She closed her eyes against the feeling of sinking that took hold each time he touched her.
“No. I…” Memories battered the edges of her mind, trampling through her disordered understanding, rioting to be heard if she could only figure out how. “It’s not real. I know it’s not real, but…”
“What’s not real?” he asked.
Breaking her vow not to scare Cole away by doing what she’d longed to since first setting eyes on him, she kissed him. Those inviting lips, chiseled cheekbones, and the lids of his bad-boy eyes. She tasted him…and…she remembered.
A savory mixture of needing and wanting and having burst to life within her. It wasn’t a beginning, the molten desire that consumed her. It held the full-on rage of completion. It was a craving for something she’d denied herself for too long, something that could own her forever, in ways that would refuse to let her go.
Her hands brushed up Cole’s arms. She clung to his shoulders just as she’d promised herself she wouldn’t. Her heart beat wildly against her ribs, her body betraying her, until all of her was throbbing as if they’d just made love.
“Shaw?” His grip on her tightened in a predatory way. “No.”
Then he was pushing her back.
“I’m so sorry,” she whispered. Humiliated, she made herself stay perfectly still as he slid her feet to the ground.
He would go away now for sure. He’d go away and always think of her as the crazy woman who’d thrown herself at him with absolutely no provocation. She’d accosted him. And where a minute ago she’d bristled at the effortless superiority he’d exuded when he’d waltzed in her front door and once more began asking questions, she couldn’t bear the thought of him leaving now.
She swayed, the effect of her near-sleepless night and the onslaught of anxiety she’d been enduring since her nightmare suddenly overwhelming her.
“Damn it.” The gruff edge to his voice could have been understanding. More likely, it was pity. “Let’s find you somewhere to sit down.”
She gasped when he picked her up, cradling her close, her knees draped over his arm. She tensed to resist, as she had in the kitchen. But her butt nestled so perfectly against the taut muscles rippling beneath the T-shirt he still wore without a jacket, despite the winter temps outside. She found it impossible to push herself away. He walked the rest of the way to the office, as if he’d been there countless times before. He nudged the half-open door wide with the toe of one boot and carted her toward the enormous leather chair behind the mahogany desk.
She expected him to put her down and to back away nervously. Instead, he laid his bag aside and sat. He curled her into his lap as if he wasn’t any more ready to let go than she was. Her head nestled beneath his chin as though it had been crafted to fit precisely there.

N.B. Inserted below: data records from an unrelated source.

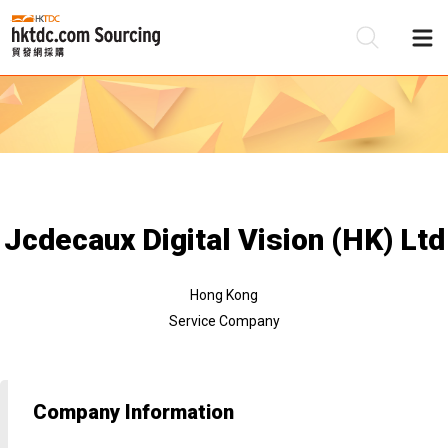
Be
Su
Jcdecaux Digital Vision (HK) Ltd
Hong Kong
Service Company
Company Information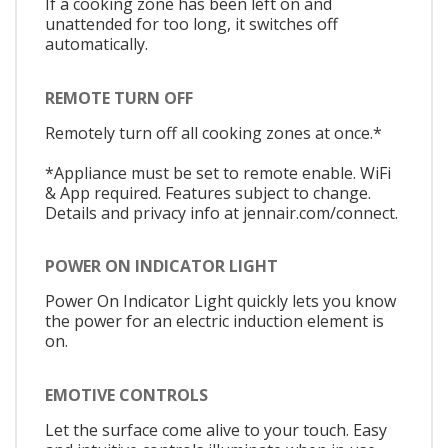
If a cooking zone has been left on and
unattended for too long, it switches off
automatically.
REMOTE TURN OFF
Remotely turn off all cooking zones at once.*
*Appliance must be set to remote enable. WiFi
& App required. Features subject to change.
Details and privacy info at jennair.com/connect.
POWER ON INDICATOR LIGHT
Power On Indicator Light quickly lets you know
the power for an electric induction element is
on.
EMOTIVE CONTROLS
Let the surface come alive to your touch. Easy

“Are you okay, darlin’?” he asked, and it was him saying darlin’, in this room, while she was safe in his embrace, that shredded the rest of her control.
She melted against him, into him, useless tears leaking from the corners of her eyes no matter how hard she tried to blink them away. She had never felt weaker, more defeated, and she had no idea why.
Why now? After weeks of successfully battling the all-consuming emptiness inside her, why did Cole have to be there to witness the last of her defenses come crashing down?
It made no sense, except that he was holding her again, stroking her back and her hair with gentle hands. He was murmuring soft, understanding things, and he knew how to say each word to touch her deep inside. His hold and the contours of his long, lean body were a perfect fit for every part of her. She couldn’t get close enough.
And yet, bizarrely, it made her hurt, feeling his boundaries evaporate along with hers. It made her miss something that didn’t exist outside the chaos in her mind. Except he seemed to be feeling the same things, too. His hold on her was tightening, even as his fingers brushed like a whisper at the moisture on her face.
“Don’t cry,” he said. “It’s going to be okay, Shaw. I won’t let him hurt you anymore.”
It was a simple promise. But his words were moving in her mind, through her memories, unsettling and refocusing things, sending her spiraling into the darkness that had eclipsed her past…
…She was eighteen again, waiting in the office and terrified. She was a teenager with no control, nowhere to run, and no way to avoid the menacing presence in her life. But she wasn’t going to let him see her fear. She wasn’t going to cry one more time.
She was a Cassidy. She could be as powerful and strong as she needed to be. And she’d never needed that legendary Cassidy grit more than this moment.